Fermín hizo lo que le pedía. Al leer la dedicatoria le invadió una súbita palidez y tragó saliva. Cerró los ojos un instante y luego me miró en silencio. Me pareció que había envejecido cinco años en cinco segundos.
—Cuando se ha ido de aquí le he seguido —dije—. Lleva una semana viviendo en un
meublé
de mala muerte en la calle Hospital, frente a la fonda Europa, y por lo que he podido averiguar utiliza un nombre falso; el de usted, en realidad: Fermín Romero de Torres. He sabido por uno de los escribientes de la Virreina que hizo copiar una carta en la que aludía a una gran cantidad de dinero. ¿Le suena a usted algo de todo esto?
Fermín se iba encogiendo como si cada palabra de aquella historia fuese un palazo en la cabeza.
—Daniel, es muy importante que no vuelva a seguir usted a ese individuo ni hable con él. No haga nada. Manténgase alejado. Es muy peligroso.
—¿Quién es ese hombre, Fermín?
Fermín cerró el libro y lo ocultó tras unas cajas en uno de los estantes. Oteando en dirección a la tienda y asegurándose de que mi padre seguía ocupado con la clienta y no nos podía oír, se me acercó y me habló en voz muy baja.
—Por favor, no le cuente nada de esto a su padre ni a nadie.
—Fermín…
—Hágame ese favor. Se lo pido por nuestra amistad.
—Pero, Fermín.
—Por favor, Daniel. Aquí no. Confíe en mí.
Asentí a regañadientes y le mostré el billete de cien con el que el extraño me había pagado. No hizo falta que le explicase de dónde había salido.
—Ese dinero está maldito, Daniel. Déselo a las monjas de la caridad o a un pobre que vea por la calle. O, mejor aún, quémelo.
Sin decir nada más procedió a quitarse la bata y a enfundarse su gabardina deshilachada y a calzarse una boina sobre aquella cabeza de cerilla que parecía una paellera fundida esbozada por Dalí.
—¿Se va ya?
—Dígale a su padre que me ha surgido un imprevisto. ¿Me hará ese favor?
—Claro, pero…
—Ahora no puedo explicárselo, Daniel.
Se agarró el estómago con una mano como si se le hubiesen anudado las tripas y empezó a gesticular con la otra como si quisiera atrapar palabras al vuelo que no conseguía que le aflorasen a los labios.
—Fermín, a lo mejor si me lo cuenta puedo ayudarle…
Fermín dudó un instante, pero luego negó en silencio y salió al vestíbulo.

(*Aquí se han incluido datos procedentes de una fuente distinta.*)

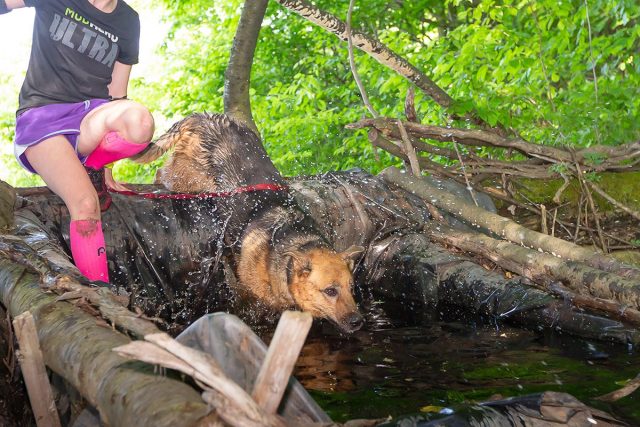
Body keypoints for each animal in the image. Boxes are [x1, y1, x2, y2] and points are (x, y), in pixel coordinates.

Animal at [135, 114, 364, 334]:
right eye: (330, 291)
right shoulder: (254, 295)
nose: (358, 322)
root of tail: (201, 117)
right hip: (185, 177)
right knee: (160, 173)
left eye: (352, 289)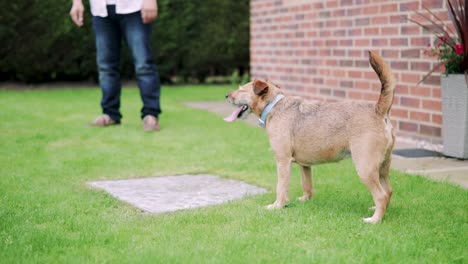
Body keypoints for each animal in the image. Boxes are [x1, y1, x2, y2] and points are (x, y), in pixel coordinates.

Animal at [225, 51, 394, 223]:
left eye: (241, 90)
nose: (226, 95)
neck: (274, 106)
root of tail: (378, 110)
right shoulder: (304, 165)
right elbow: (307, 184)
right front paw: (305, 200)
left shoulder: (282, 161)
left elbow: (281, 186)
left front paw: (277, 206)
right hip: (382, 167)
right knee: (388, 192)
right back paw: (378, 211)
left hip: (365, 168)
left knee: (381, 195)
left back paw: (374, 220)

Lo seguí hasta el portal y lo vi partir bajo la llovizna, apenas un hombrecillo cargando con el mundo a hombros mientras la noche, más negra que nunca, se desplomaba sobre Barcelona.
E
s un hecho científicamente comprobado que cualquier infante de pocos meses de vida sabe detectar con instinto infalible ese momento exacto de la madrugada en que sus padres han conseguido conciliar el sueño para elevar el llanto y evitar así que puedan descansar más de treinta minutos seguidos.
Aquélla, como casi todas las madrugadas, el pequeño Julián se despertó a eso de las tres de la mañana y no dudó en anunciar su vigilia a pleno pulmón. Abrí los ojos y me volví. A mi lado, Bea, reluciente de penumbra, se agitó con aquel despertar lento que permitía contemplar el dibujo de su cuerpo bajo las sábanas y murmuró algo incomprensible. Resistí el impulso natural de besarle el cuello y liberarla de aquel interminable camisón blindado que mi suegro, seguramente aposta, le había regalado por su cumpleaños y que no conseguía que se perdiera en la colada ni con malas artes.